The rising salaries “stopped
the migration of psychiatrists from mental health to the prison system,” said
Mayberg, the former mental health department director. “We tried to make sure
the systems weren’t competitive with each other after that.”
Psychiatrists continued to
clock extra hours that boosted their pay well beyond their base.
America's Great
State Payroll Giveaway: Read Bloomberg's full
reporting on how out-of-control pay burdens states around the country.
Other states also pay extra to
keep psychiatrists on duty at all hours. The highest-paid state employee in
Ohio last year who didn’t work for a public pension fund was Zinovi Goubar, who
earned $318,261 with $164,820 coming from 2,747 hours in addition to his
40-hour work week, according to data compiled by Bloomberg and Trudy Sharp, a
spokeswoman for the Ohio Department of Mental Health.

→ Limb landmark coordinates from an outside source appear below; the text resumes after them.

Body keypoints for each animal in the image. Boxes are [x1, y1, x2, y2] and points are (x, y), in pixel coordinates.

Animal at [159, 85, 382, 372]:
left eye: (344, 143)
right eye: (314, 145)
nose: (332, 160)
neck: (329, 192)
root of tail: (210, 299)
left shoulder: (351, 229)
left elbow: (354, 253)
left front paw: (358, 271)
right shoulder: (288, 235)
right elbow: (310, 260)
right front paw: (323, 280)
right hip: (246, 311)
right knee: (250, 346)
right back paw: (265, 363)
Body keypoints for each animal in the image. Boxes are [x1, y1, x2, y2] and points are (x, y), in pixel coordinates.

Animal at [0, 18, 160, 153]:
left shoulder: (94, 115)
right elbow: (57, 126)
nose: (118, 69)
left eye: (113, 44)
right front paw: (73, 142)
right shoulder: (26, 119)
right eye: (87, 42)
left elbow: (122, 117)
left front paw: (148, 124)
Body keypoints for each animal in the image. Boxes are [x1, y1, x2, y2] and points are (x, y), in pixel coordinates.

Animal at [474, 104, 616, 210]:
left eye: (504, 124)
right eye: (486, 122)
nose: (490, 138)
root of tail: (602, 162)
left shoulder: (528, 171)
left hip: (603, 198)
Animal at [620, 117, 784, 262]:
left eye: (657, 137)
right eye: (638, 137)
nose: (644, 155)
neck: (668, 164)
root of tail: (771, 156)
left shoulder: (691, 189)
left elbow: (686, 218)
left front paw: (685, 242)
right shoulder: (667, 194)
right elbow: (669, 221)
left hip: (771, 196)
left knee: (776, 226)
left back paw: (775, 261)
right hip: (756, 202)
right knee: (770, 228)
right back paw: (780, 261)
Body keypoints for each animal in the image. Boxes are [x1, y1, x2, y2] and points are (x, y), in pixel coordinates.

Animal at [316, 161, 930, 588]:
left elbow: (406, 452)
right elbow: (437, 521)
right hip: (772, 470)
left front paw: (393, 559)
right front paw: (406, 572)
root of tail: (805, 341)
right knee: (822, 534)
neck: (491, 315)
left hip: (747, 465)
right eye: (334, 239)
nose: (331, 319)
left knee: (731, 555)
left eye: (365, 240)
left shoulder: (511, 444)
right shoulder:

Goubar didn’t return phone
calls seeking comment.
Less Expensive
Placing physicians on call is
less expensive than hiring more, and the state monitors performance to ensure
quality, said Mark Hurst, Ohio’s medical director for state hospitals.
California’s O’Brien also said
relying on the state’s own psychiatrists rather than outside contractors is
cost-effective. A mid-step California staff psychiatrist earns $122.73 an hour,
O’Brien said. A contracted doctor can earn up to $180 an hour, he said.

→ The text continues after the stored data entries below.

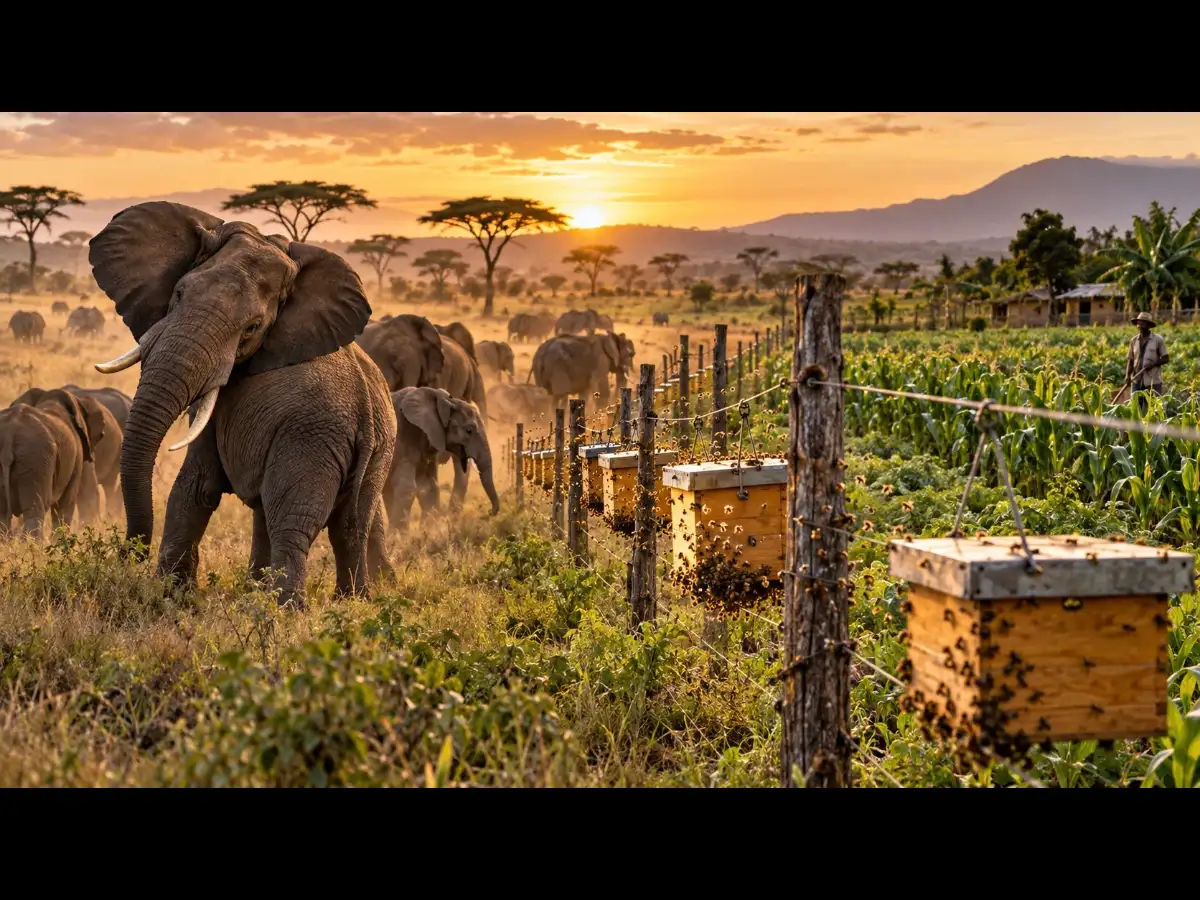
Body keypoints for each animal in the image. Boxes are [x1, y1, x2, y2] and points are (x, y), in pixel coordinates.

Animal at [87, 200, 397, 607]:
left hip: (308, 442)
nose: (129, 552)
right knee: (351, 526)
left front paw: (168, 594)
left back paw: (286, 610)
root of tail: (365, 418)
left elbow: (195, 487)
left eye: (251, 328)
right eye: (178, 293)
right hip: (378, 454)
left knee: (289, 524)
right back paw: (352, 602)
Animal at [383, 387, 499, 531]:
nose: (490, 512)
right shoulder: (404, 436)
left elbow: (429, 485)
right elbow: (405, 486)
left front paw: (429, 531)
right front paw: (400, 535)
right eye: (469, 430)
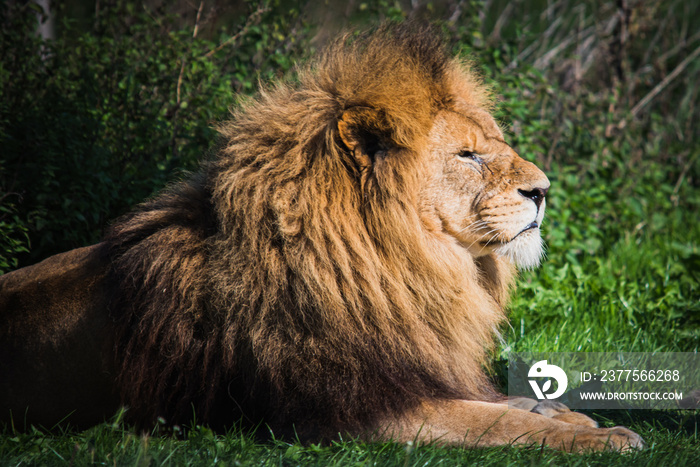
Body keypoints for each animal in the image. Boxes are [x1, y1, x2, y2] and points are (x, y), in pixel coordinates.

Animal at [0, 23, 644, 452]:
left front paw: (574, 417)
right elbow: (495, 420)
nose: (544, 190)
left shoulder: (413, 370)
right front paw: (603, 439)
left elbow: (511, 400)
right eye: (468, 155)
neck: (406, 269)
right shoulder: (352, 411)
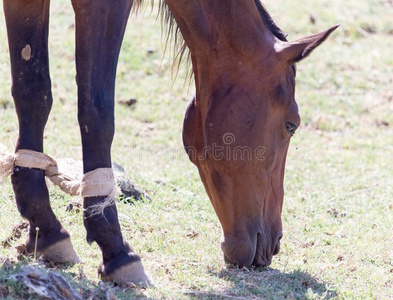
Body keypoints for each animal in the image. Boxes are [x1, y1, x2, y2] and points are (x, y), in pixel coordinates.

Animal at [1, 0, 336, 286]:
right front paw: (116, 250)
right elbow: (96, 110)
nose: (275, 242)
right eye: (292, 125)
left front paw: (46, 229)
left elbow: (34, 91)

Bussey, the California union
president, said the state pays more for its psychiatrists because it’s more
focused on controlling contractor costs than other states, and it’s more
expensive to live there.
A nationwide shortage of
psychiatrists is helping raise their salaries everywhere and is one reason why
so many of the highest paid are foreign-trained, Bussey and Hurst said.
Hurst said the long hours
don’t affect care.
“There are people who can do
that and there are people who can’t,” Hurst said. “We first trust people to monitor that internally.”